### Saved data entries
——

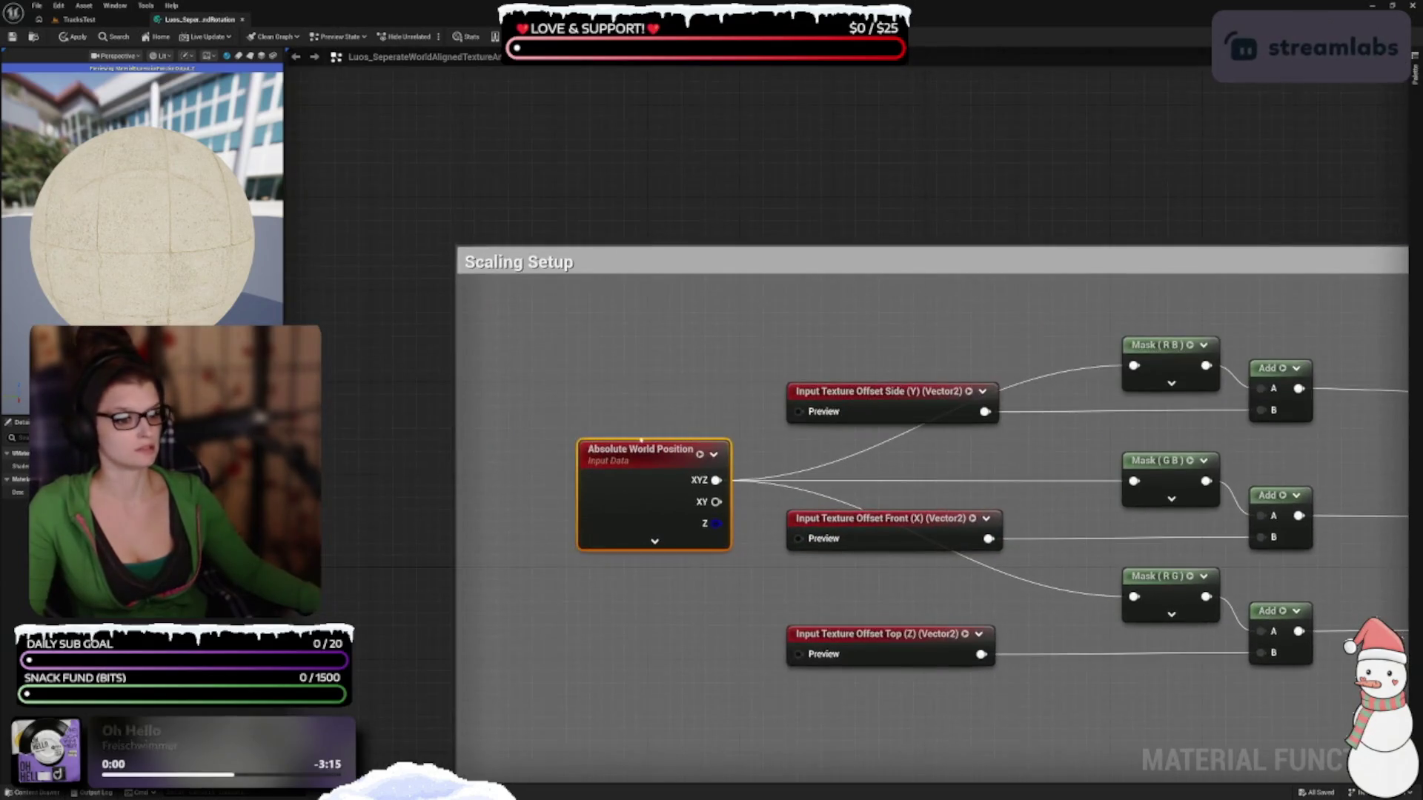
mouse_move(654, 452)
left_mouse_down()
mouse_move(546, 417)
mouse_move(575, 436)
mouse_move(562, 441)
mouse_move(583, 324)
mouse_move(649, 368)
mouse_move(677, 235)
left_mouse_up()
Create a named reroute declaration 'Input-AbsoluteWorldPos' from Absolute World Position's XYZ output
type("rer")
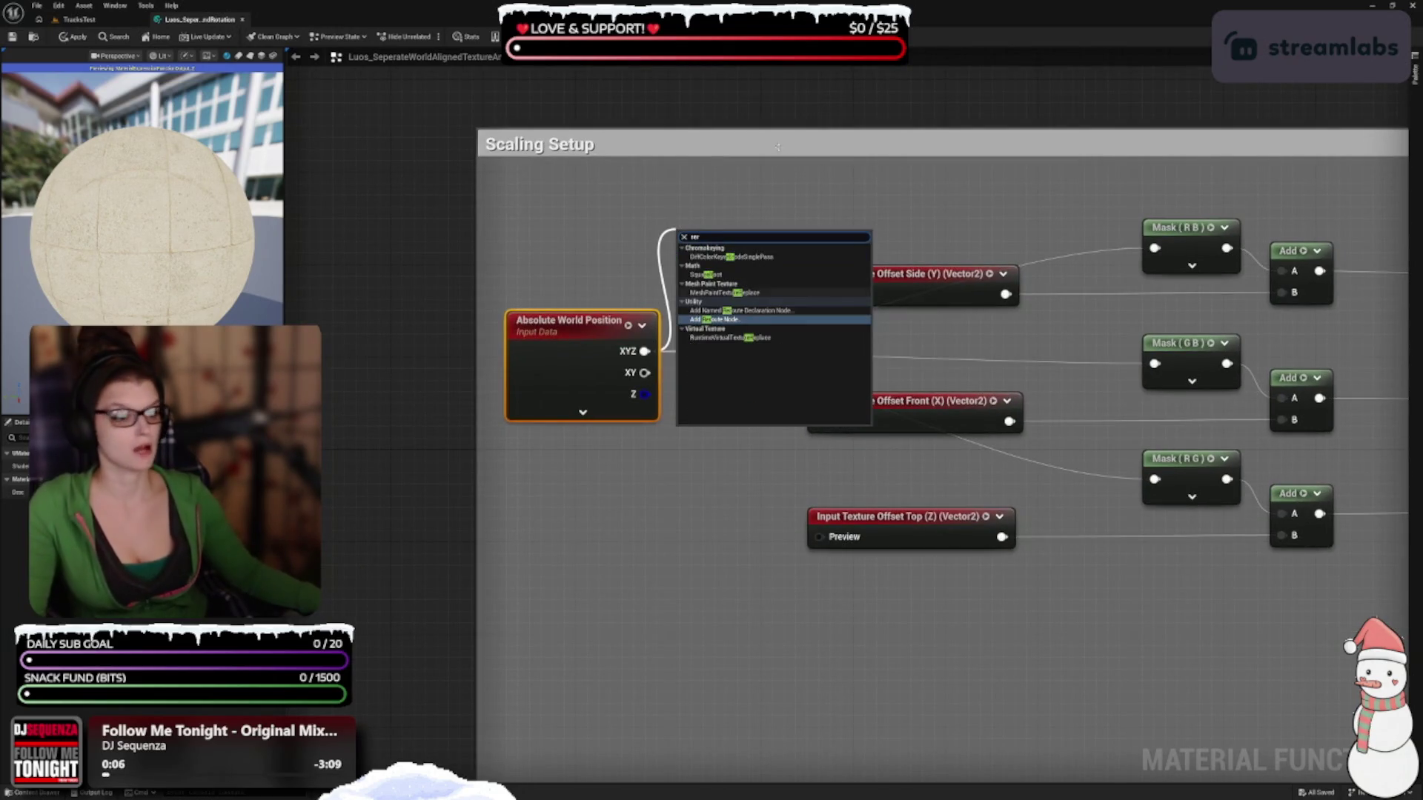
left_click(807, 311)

——

### Activity
Leave out every picture and copy verbatim the lines running from the line containing "mouse_move(649, 368)" through the final line of the data.

### Exercise result
mouse_move(649, 368)
mouse_move(677, 235)
left_mouse_up()
Create a named reroute declaration 'Input-AbsoluteWorldPos' from Absolute World Position's XYZ output
type("rer")
left_click(807, 311)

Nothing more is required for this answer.